(Given text Opens)

- Region: Ghanche District
- Electorate: 20,180

Current constituency
- Created: 2009
- Party: Istehkam-e-Pakistan Party
- Member: Asad Shafiq

= GBA-24 Ghanche-III =

Constituency for the Gilgit Baltistan Assembly

GBA-24 Ghanche-III is a constituency of Gilgit Baltistan Legislative Assembly which is currently represented by Asad Shafiq of Istehkam-e-Pakistan Party.

==Members==

| Election |  | Member | Party |
|  | 1994 | Muhammad Ismail | PPP |
|  | 1999 |
|  | 2004 |
|  | 2009 |
|  | 2015 | Mohammad Shafiq | PML(N) |
|  | June 2020 | Muhammad Ismail | PPP |
|  | 2020 | Muhammad Ismail | PPP |
|  | 2026 | Asad Shafiq | IPP |

==Election results==

===1994===
Muhammad Ismail Independent became a member of the Northern Areas Legislative Council by getting 3,770 votes.

===1999===
Muhammad Ismail of Pakistan Peoples Party became a member of the Northern Areas Legislative Council by getting 4,030 votes.

===2004===
Muhammad Ismail of Pakistan Peoples Party became a member of the Northern Areas Legislative Council by getting 4,340 votes.

===2009===
Muhammad Ismail of Pakistan Peoples Party became a member of the Gilgit-Baltistan Assembly by getting 4,770 votes.

===2015===
Mohammad Shafiq of Pakistan Muslim League (N) won this seat by getting 5,226 votes.

2015: Ghanche-III
| Party |  | Candidate | Votes | % |
|  | PML-N | Mohammad Shafiq | 5,226 | 45.98 |
|  | PPP | Mohammad Ismail | 5,193 | 45.69 |
|  | MWM | Muhammad Ishaq Saqib | 948 | 8.33 |
| Turnout |  |  | 11,367 | 67.45 |  |
|  | PML(N) gain from PPP |  | Swing |  |  |

Shafiq died on 5 February 2020. On 4 June 2020, the Election Commission Gilgit-Baltistan notified Ismail as the returned candidate and posthumously de-notified Shafiq. As the assembly was dissolved nineteen days later, Ismail was never sworn in as a member.

(Given text Closes)
(Entries provided Opens)

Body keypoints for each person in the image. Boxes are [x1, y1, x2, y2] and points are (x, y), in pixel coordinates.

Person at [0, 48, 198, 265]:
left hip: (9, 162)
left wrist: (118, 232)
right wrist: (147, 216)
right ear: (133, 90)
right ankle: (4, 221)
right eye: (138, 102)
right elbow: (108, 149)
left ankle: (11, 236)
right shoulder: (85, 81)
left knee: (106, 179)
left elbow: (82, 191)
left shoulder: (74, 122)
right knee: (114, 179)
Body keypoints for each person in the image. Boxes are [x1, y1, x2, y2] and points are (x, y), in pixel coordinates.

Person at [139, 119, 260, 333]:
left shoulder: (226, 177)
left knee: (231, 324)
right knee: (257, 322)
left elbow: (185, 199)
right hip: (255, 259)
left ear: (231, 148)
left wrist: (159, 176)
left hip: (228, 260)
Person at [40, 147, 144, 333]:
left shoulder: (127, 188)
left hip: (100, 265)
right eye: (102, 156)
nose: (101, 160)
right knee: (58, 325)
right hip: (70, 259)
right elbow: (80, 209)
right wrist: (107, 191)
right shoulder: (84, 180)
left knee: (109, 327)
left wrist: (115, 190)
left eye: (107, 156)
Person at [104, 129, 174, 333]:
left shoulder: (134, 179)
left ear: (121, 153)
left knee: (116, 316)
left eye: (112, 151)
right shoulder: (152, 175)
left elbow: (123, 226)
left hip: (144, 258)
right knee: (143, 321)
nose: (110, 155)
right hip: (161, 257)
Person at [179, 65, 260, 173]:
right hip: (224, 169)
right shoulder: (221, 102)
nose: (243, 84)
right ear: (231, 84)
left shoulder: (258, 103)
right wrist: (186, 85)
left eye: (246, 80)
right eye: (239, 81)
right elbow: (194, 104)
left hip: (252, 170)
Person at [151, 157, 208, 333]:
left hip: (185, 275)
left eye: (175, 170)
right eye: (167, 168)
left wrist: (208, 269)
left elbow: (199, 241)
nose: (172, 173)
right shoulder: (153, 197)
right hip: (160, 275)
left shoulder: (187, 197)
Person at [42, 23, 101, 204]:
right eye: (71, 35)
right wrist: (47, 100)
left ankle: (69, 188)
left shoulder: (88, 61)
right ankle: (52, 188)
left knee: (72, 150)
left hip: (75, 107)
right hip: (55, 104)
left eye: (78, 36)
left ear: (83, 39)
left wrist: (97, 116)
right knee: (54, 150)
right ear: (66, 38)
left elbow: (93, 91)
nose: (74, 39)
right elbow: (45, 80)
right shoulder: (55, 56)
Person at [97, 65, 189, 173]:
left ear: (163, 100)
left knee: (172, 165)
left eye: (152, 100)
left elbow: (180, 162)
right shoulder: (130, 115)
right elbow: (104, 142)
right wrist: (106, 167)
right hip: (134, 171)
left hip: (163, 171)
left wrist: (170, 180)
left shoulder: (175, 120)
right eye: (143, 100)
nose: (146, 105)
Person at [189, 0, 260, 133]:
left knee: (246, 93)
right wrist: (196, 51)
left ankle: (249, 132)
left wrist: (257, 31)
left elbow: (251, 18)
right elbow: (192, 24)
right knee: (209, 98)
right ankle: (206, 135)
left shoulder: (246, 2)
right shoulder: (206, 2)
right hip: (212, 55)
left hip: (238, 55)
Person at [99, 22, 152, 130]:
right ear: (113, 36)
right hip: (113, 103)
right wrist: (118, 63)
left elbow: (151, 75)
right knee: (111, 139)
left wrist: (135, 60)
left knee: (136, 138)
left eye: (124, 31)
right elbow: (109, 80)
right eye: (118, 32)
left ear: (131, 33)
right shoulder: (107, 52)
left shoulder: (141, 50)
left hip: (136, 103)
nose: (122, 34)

(Entries provided Closes)

§ **What you are asked to do**:
Continue the text on the GBA-24 Ghanche-III constituency from its last sentence. The data has no connection to the text about the GBA-24 Ghanche-III constituency.

§ **Exercise answer**:
===2020===

Mohammad Ismail of Pakistan Peoples Party won this seat by getting 6,239 votes.

2020: Ghanche-III
| Party |  | Candidate | Votes | % |
|  | PPP | Mohammad Ismail | 6,239 | 49.45 |
|  | PTI | Syed Shams ud Din | 5,666 | 44.91 |
|  | PML | Muhammad Ibrahim | 403 | 1.3 |
|  | PML(N) | Manzoor Hussain | 305 | 1.0 |
| Turnout |  |  | 12,732 | 70.45 |  |
|  | PPP gain from PML(N) |  | Swing |  |  |

=== 2026 ===
General elections were held on 7 June 2026. Asad Shafiq, an independent candidate, won the election with 7,763 votes. He later joined Istehkam-e-Pakistan Party (IPP).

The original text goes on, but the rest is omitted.